Here’s Arnold Kling:
4. Some prominent Republican politicians oppose monetary expansion. I think they are wrong, but I assume that their motives are sincere.
Unlike Arnold Kling, I don’t assume sincere motives for politicians. Here’s why:
1. Perry said he opposed Fed monetary expansion between now and the election. Why before the election? Could it help Obama?
2. A few months ago Romney was praising Bernanke for doing a good job, despite QE2, etc. That was when he was the GOP frontrunner. But now he’s fallen behind Fed-bashing Perry. What’s Romney’s new position:
GOP candidates Newt Gingrich and Mitt Romney made it clear this week they would not hesitate to shoot down “Helicopter Ben”Bernanke for his willingness to engage in what they see as overly accommodative monetary policy.
In other words, if they somehow manage to become president, the head of America’s central bank gets an immediate pink slip, joining millions of others on the unemployment line.

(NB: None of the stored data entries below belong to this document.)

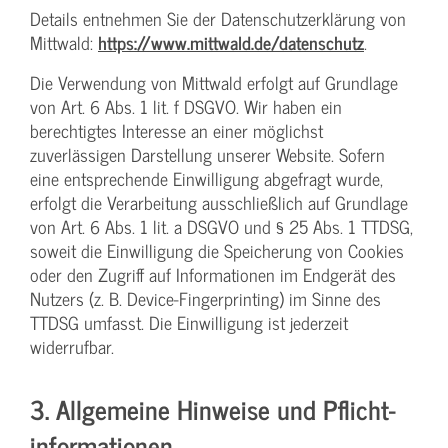
Details entnehmen Sie der Datenschutzerklärung von
Mittwald:
https://www.mittwald.de/datenschutz
.
Die Verwendung von Mittwald erfolgt auf Grundlage
von Art. 6 Abs. 1 lit. f DSGVO. Wir haben ein
berechtigtes Interesse an einer möglichst
zuverlässigen Darstellung unserer Website. Sofern
eine entsprechende Einwilligung abgefragt wurde,
erfolgt die Verarbeitung ausschließlich auf Grundlage
von Art. 6 Abs. 1 lit. a DSGVO und § 25 Abs. 1 TTDSG,
soweit die Einwilligung die Speicherung von Cookies
oder den Zugriff auf Informationen im Endgerät des
Nutzers (z. B. Device-Fingerprinting) im Sinne des
TTDSG umfasst. Die Einwilligung ist jederzeit
widerrufbar.
3. Allgemeine Hinweise und Pflicht­
informationen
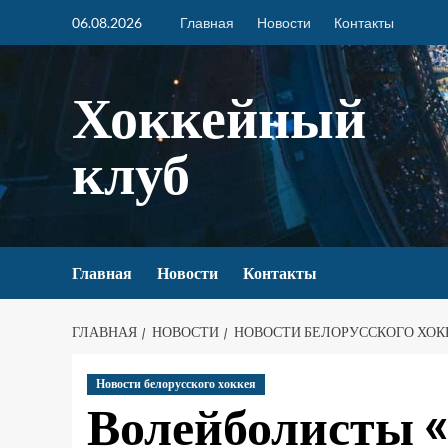
06.08.2026
Главная
Новости
Контакты
Хоккейный
клуб
Главная
Новости
Контакты
ГЛАВНАЯ
НОВОСТИ
НОВОСТИ БЕЛОРУССКОГО ХОК
Новости белорусского хоккея
Волейболисты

Coincidence? I report, you decide.
3. After three years of headline CPI inflation averaging one percent, GOP House and Senate leaders send a letter to Bernanke demanding he not ease monetary policy. I don’t recall similar letters when the GOP held the presidency and was concerned about losing elections because of the bad economy, and inflation was much higher. Do you?
Some bloggers may err by using intemperate language like “treasonous.” But let’s not overreact by assuming politicians have sincere motives.
PS. Matt O’Brien of The New Republic has a good article on the politics of Fed bashing.